LA HABANA, Cuba, octubre, 173.203.82.38 -Ayer vi a Saguita, sentado en la acera, coronado por las copas de los flamboyanes de la avenida de Santa Catalina, en el habanero barrio de Santos Suárez. A sus pies, una estatuilla de yeso de San Lázaro dentro de un tiesto de barro, con el fondo cubierto de monedas, y algún que otro billete de a un peso.
El hambre y el sufrimiento lo llevaron a la autoagresión extrema, cuando cumplía una condena.
En nuestro encuentro anterior, aún conservaba sus dos piernas. Lo habían sancionado a veinte años de prisión por robarse una toalla. Las numerosas cicatrices en su rostro, antebrazos, abdomen y cuello lo hacían parecer un gran guerrero, pero eran el fruto de su propia guerra, librada contra un enemigo mortal: él mismo.
Cortaba sus propias venas con el filo de una cuchilla de afeitar, o la tapa de una lata de conserva. Según él, en un principio sólo se cortaba en las muñecas, pero con el tiempo casi se degüella en uno de sus auto-ataques, para exigir un poco más de comida. Donde único podía llenarse un poco la barriga era en la enfermería de la prisión.
Después de un tiempo, las autoridades prohibieron que los médicos lo dejaran ingresado en la enfermería. Suturadas las heridas, era devuelto al confinamiento, en su celda.
Entonces Saguita inventó una forma particular de haraquiri. Aguzó la punta de su cepillo de dientes lo más que pudo, y lo clavó en su vientre. Lo hizo durante tanto tiempo y tan seguido, que en su abdomen se veía un hoyo permanentemente, casi sin cicatrizar.
“Desenvaina el cepillo, Saguita”, le gritaban los reclusos cuando él comenzaba la autoagresión.

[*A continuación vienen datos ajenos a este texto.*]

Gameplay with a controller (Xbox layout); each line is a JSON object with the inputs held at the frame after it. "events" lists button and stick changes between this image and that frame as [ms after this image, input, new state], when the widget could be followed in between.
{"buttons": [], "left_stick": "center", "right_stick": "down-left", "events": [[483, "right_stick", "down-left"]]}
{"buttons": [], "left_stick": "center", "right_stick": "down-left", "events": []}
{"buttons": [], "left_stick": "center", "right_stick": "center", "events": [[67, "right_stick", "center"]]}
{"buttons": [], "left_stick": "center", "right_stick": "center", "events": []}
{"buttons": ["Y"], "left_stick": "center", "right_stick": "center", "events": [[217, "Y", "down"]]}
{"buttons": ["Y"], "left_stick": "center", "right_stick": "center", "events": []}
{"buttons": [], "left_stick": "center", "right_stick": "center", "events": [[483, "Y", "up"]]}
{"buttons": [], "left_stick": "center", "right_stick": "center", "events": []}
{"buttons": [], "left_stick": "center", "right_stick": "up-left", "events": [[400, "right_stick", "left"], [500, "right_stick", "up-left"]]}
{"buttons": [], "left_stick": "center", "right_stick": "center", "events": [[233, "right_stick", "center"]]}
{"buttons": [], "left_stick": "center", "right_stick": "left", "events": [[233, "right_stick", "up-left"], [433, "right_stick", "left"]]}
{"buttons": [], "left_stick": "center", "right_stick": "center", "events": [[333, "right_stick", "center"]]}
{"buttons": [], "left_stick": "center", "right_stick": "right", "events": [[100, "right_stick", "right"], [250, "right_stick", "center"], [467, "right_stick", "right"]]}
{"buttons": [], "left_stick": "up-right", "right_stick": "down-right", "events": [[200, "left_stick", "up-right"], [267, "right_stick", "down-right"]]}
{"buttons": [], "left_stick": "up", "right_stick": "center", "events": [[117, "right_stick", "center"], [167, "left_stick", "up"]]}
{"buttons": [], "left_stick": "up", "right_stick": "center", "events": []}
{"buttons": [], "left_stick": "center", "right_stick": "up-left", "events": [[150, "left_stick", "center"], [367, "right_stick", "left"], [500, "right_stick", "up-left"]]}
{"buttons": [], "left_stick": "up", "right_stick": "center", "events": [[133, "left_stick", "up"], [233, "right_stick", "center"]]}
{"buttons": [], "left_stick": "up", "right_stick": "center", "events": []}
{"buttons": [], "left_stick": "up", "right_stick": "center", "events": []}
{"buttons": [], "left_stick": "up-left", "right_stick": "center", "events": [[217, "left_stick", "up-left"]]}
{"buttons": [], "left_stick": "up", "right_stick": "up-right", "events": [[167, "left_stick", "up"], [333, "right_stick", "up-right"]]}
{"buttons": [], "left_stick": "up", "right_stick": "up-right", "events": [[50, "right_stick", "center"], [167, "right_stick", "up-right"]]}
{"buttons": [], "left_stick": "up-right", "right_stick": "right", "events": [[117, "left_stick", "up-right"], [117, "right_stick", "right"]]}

Como seguían negándole ingreso en la enfermería, el próximo objetivo fueron los tendones de sus pies. Gracias a esta atroz autoflagelación, logró al fin un par de meses ingresado. Pero las heridas le dejaron como secuela un extraño andar. Fue así, medio cojo, la última vez que lo vi.
“Después de eso me volvieron a prohibir quedarme en la enfermería. Entonces, primero, me inyecté petróleo, y después, mierda. La pierna se infestó, y me la cortaron”, me cuenta ahora Saguita, mirándose el muñón de su pierna izquierda, cercenada a la altura de la rodilla.
Según los sicólogos, la autolesión o automutilación: “consiste en hacerse un daño físico cómo método de alivio al sufrimiento psicológico. A veces el dolor psicológico se hace tan difícil de manejar, que se opta por dañar al cuerpo en un intento de controlar la situación”.
Dice Saguita que él lo que más tenía era hambre. “Puedo vivir sin nada, pero no sin comer, aunque sea sancocho”.
Antes de irme, deposito veinte pesos en el tiesto de barro, y me pregunto si a estas alturas Saguita tendrá fe suficiente para creer que los perros de San Lázaro pueden aliviarle el alma mutilada, lamiendo las cicatrices de su cuerpo.